• Exercise materials:
Content starts

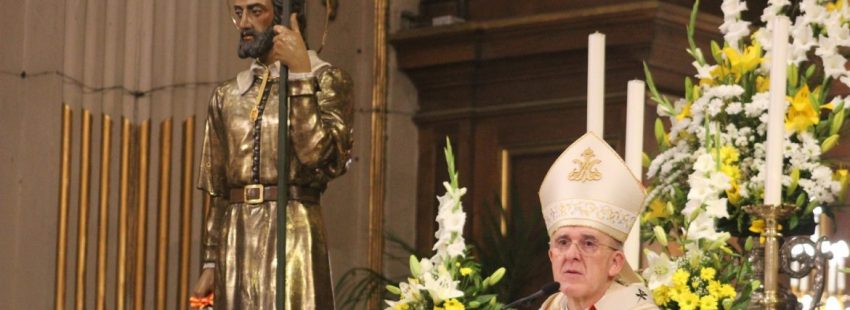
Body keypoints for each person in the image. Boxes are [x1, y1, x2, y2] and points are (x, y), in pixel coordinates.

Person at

Content ends
Content starts

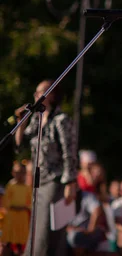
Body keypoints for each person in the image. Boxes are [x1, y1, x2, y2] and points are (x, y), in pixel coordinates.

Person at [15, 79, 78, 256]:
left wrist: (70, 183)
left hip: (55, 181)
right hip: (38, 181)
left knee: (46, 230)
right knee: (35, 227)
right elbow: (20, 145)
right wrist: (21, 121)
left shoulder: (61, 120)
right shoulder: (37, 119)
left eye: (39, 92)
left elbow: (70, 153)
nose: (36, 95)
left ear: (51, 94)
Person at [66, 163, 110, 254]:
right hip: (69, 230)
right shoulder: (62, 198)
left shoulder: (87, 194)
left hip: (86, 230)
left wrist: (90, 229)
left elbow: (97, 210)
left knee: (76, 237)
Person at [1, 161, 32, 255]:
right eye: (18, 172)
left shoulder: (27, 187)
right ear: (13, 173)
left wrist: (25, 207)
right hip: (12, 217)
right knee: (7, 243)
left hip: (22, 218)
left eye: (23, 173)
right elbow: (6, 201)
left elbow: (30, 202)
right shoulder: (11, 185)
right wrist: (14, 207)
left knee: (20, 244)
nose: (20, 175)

Content ends

• Your task:
Reproduce word for word the material above, starting with the line that has "right hip: (38, 181)" and stopping after the line that has "left wrist: (90, 229)".

• Response to this task:
right hip: (38, 181)
left knee: (46, 230)
right knee: (35, 227)
right elbow: (20, 145)
right wrist: (21, 121)
left shoulder: (61, 120)
right shoulder: (37, 119)
left eye: (39, 92)
left elbow: (70, 153)
nose: (36, 95)
left ear: (51, 94)
Person at [66, 163, 110, 254]:
right hip: (69, 230)
right shoulder: (62, 198)
left shoulder: (87, 194)
left hip: (86, 230)
left wrist: (90, 229)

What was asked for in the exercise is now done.